メリットやデメリットを考えた上で、やはり奨学金の繰り上げ返済をしたいということであれば、タイミングを考えましょう。

たしかに、利息節約の観点から言えば、繰り上げ返済は早ければ早いほど効果が大きいです。

しかし、繰り上げ返済を行うと貯金がなくなる、繰り上げ返済を行うことでお金を新たに借りなければいけなくなるというのでは本末転倒ということも説明しました。

そこで、繰り上げ返済を行うタイミングとしては、ある程度貯金があり、近々出費の予定がないときが最適だといえるのではないでしょうか。

卒業後就職して安定した収入を得て貯金もできて結婚などの予定が当分ないときや、結婚後に子どもも産まれ住宅ローンも借りた後でまとまった貯金ができたときなど、出費が落ち着いているときが狙い目です。

ただし、奨学金が原因で住宅ローンなどが新たに組めないこともあります。マイホームを購入するのに住宅ローンを組む必要がある場合は、奨学金が返済負担率を圧迫しない程度に繰り上げ返済をしないとマイホームの購入を先送りにしなければならないこともあるでしょう。

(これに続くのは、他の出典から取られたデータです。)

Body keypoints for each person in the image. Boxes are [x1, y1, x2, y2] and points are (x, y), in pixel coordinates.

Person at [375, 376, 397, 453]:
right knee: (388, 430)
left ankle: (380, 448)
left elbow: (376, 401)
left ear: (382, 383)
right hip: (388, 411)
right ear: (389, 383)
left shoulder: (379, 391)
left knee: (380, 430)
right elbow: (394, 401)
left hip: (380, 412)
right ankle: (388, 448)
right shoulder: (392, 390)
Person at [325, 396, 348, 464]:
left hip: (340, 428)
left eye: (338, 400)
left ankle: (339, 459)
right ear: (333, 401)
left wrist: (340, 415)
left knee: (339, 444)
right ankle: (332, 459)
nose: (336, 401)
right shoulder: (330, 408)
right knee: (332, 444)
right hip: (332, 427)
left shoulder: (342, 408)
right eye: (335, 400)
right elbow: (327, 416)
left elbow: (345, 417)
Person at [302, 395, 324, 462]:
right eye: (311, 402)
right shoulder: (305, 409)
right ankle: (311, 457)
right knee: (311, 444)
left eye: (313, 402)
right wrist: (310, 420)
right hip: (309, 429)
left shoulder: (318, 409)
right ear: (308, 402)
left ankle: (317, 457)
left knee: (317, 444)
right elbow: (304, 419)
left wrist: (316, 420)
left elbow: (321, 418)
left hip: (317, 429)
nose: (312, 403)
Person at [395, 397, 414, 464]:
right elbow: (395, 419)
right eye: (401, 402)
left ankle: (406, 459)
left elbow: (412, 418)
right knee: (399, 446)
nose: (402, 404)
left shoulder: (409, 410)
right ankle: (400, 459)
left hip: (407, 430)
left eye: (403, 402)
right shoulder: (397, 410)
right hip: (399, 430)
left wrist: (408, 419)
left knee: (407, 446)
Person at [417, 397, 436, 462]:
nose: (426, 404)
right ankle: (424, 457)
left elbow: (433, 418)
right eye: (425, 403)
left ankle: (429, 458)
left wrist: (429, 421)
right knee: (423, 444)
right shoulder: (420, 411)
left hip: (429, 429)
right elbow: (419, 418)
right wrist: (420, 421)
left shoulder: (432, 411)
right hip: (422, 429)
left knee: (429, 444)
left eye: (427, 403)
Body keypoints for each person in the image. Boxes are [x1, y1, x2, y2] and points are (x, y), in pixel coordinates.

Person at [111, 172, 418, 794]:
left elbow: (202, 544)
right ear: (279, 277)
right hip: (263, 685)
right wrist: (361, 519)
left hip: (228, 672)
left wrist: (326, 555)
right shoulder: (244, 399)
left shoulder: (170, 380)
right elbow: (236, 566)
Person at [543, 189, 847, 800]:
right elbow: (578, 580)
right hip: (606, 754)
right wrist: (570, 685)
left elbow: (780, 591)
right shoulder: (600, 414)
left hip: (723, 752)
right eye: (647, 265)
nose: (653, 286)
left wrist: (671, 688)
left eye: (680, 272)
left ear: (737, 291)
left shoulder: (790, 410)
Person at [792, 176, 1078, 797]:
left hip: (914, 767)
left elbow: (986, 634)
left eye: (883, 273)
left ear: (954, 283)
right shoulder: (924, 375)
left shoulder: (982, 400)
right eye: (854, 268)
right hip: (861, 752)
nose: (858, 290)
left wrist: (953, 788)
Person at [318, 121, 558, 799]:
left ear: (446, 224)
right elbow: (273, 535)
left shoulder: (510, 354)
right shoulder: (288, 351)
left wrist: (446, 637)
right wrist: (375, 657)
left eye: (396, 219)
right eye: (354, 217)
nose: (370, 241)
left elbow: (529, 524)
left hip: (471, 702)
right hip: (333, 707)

そうした場合は、住宅ローンを組む前に一部繰り上げ返済をしておくのもひとつの手だと思います。

加減が難しいですが、たとえ貯金が繰り上げ返済をしようと思えばできるほどあるときであっても、万が一のときのための貯蓄を崩すような繰り上げ返済や、ライフイベントにともなう大きな出費の予定が迫っている場合に繰り上げ返済をするのはおすすめできません。